Mike Leach 4

Mississippi State HC Mike Leach Wants To See Your Treehouse – OutKick

Let’s be actual, it’s common for a male on a school campus to solicit pics from any girl prepared to ship them. What is a bit more unorthodox is a head soccer coach asking for captured magnificence to be despatched his method, even when the “captured magnificence” is of a distinct selection. However the cargo…

Let’s be actual, it’s common for a male on a school campus to solicit pics from any girl prepared to ship them. What is a bit more unorthodox is a head soccer coach asking for captured magnificence to be despatched his method, even when the “captured magnificence” is of a distinct selection.

However the cargo short-wearing head coach of the Mississippi State Bulldogs Mike Leach has by no means been orthodox. Should you hear chants of “present your timber, present your timber, present your timber,” across the MSU campus, it’s not an over-served group of frat boys complicated anatomy with botany. It’s simply Leach being Leach.

Within the least salacious and scandalous model of a middle-aged male asking for pics and site over the web, Leach was just lately captivated with some treehouses and simply needs to see extra.

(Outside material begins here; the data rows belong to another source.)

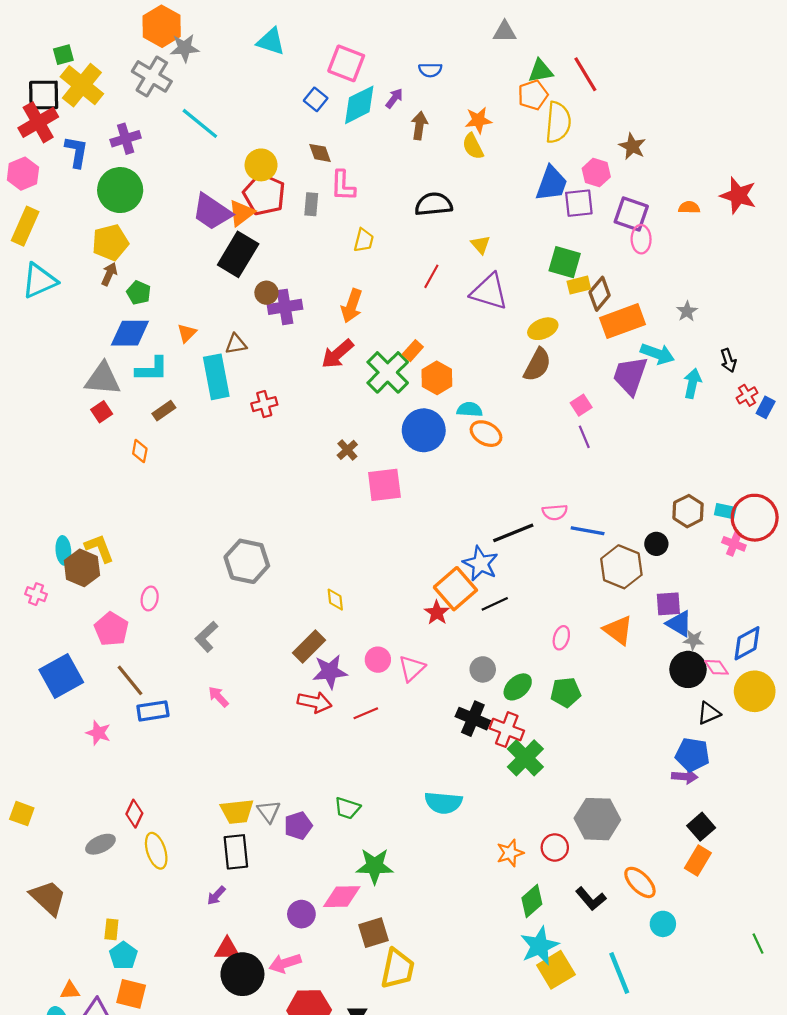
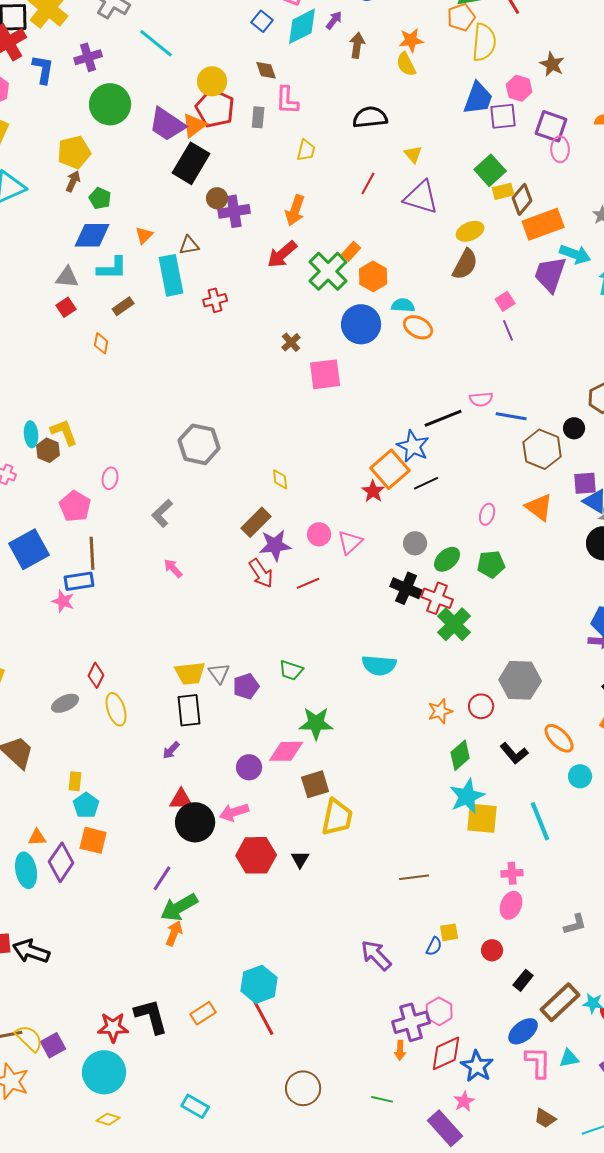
green circle: (120, 190) -> (110, 104), moved
green square: (565, 262) -> (490, 170), turned 32
gray triangle: (103, 379) -> (67, 277), size x0.7
brown hexagon: (82, 568) -> (48, 450), size x0.7
brown line: (130, 680) -> (92, 553), turned 36
red arrow: (315, 702) -> (261, 573), turned 44
blue rectangle: (153, 711) -> (79, 581), moved
yellow square: (556, 970) -> (482, 818), turned 36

“I just lately drove by Heber, Utah. That city had extra treehouses than any city that I’ve ever seen, in a small radius,” Leach tweeted Monday. “Ship photos of treehouses close to you. Embrace the situation.”

I don’t know what we’ve completed to be gifted with Leach, however my God, we’re undeserving!

Final fall, a highly-talented author, with the physique of an All-Professional linebacker, the allure of an brisk pediatrician and the guts of Tim Tebow, labeled Leach “equal components nationwide treasure and content material machine,” and dammit, he was proper — get that man a elevate!

Within the final six months, Leach, 61, has blessed us along with his ideas on Halloween sweet corn, damaged down his personal dance strikes like an opponent’s purple zone play, and taught us all that pockets are the important thing motive to put on cargo shorts.

“You may stick a sandwich in there,” he, in his unfailing knowledge, noticed.

And now — treehouses!

Screw the jelly of the month membership, Leach is admittedly the reward that retains on giving the entire yr.

Luckily for Coach, a couple of Twitter customers scratched his itch and offered him with the pics he so desired.

Let this be a reminder to the coeds strolling the MSU campus. If a gray haired man in a pair of cargo shorts is overheard shouting “good stems” in your route, there’s no want have to report him. He’s speaking to the close by timber.